When Ikea, for example, builds a store in Newark, New Jersey, the stock of capital in America increases as the U.S. trade 'deficit' thereby rises. It's true that some higher proportion of capital in the U.S. is now owned by people whose passports are issued by a foreign government, but so what? From my perspective as an American I am no poorer because of this Swedish investment in NJ, and I am likely wealthier: I can now get more furniture at lower prices and, perhaps, I might even get a better job working at that Ikea store (or, alternatively, my wage in my current job at Acme Furniture Retailer in Hackensack, NJ, might be bid up due to the resulting additional competition for workers such as myself)

There are other reasons why your tale fails to capture the full range of reasons why country D's consistent trade deficits are not necessarily a problem for the people of country D, but I'll not list them here.

In reality, country D's consistent trade deficits in fact do not imply that country D is mortgaging its future to foreigners. Country D's trade deficit might very well be both a signal that the people and economy of country D are growing stronger and more prosperous over the long run and fuel for that stronger growth, for stronger growth in country D is what more capital investment in country D's private economy causes regardless of the nationalities of the investors. (The trade deficits that the U.S. has run for most of its history are almost certainly generally of this happy sort. Witness, for example, the British investments that helped in the 19th century to finance the building of railways in America.)

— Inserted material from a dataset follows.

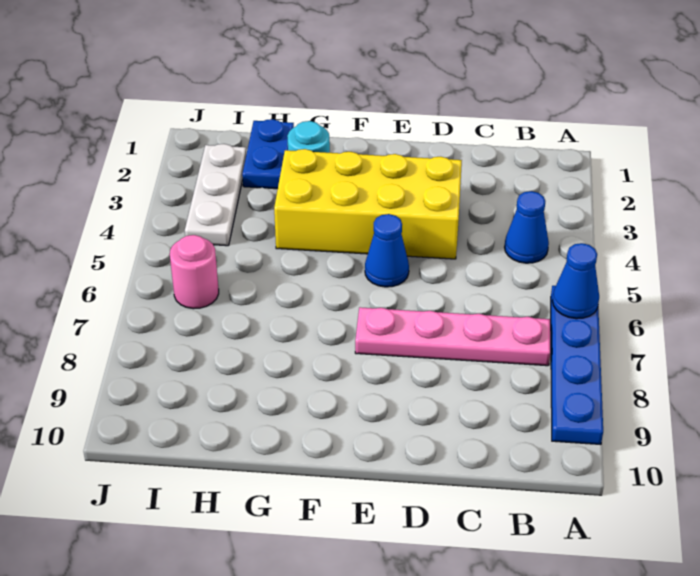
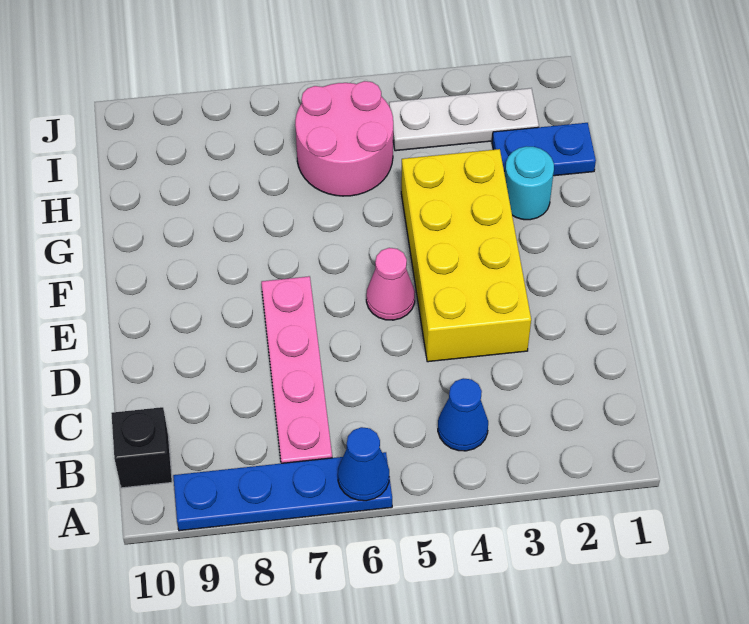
none -> black 1x1 brick [111,407,172,488]
blue 1x1 cone [365,214,409,287] -> pink 1x1 cone [366,248,415,320]
pink 1x1 round brick [170,235,219,309] -> pink 2x2 round brick [295,81,393,196]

Further, the fact that country D's trade deficit, in any particular circumstance, might in fact be the result of such mortgaging as you describe in your tale is a reflection not of trade policy but of the high time preferences (or, if you prefer, the economic myopia) of citizens of country D. High-time-preferences (or myopia) among the citizens of D - whether expressed purely privately or through the agency of government borrowing - might indeed be a problem, but it is neither one that will be solved by trade restrictions nor one that even requires that the citizens of D trade with foreigners at all. Such profligacy as you rightly suggest is damaging over the long run is perfectly possible to play out exclusively within the borders of country D, without D running a trade deficit.
Much of the issue here is just a misunderstanding of an accounting convention, what gets recorded where in the national accounts. The so-called "trade deficit" or current-account deficit may be a symptom of something being wrong somewhere in the economy, but it is not in and of itself a problem.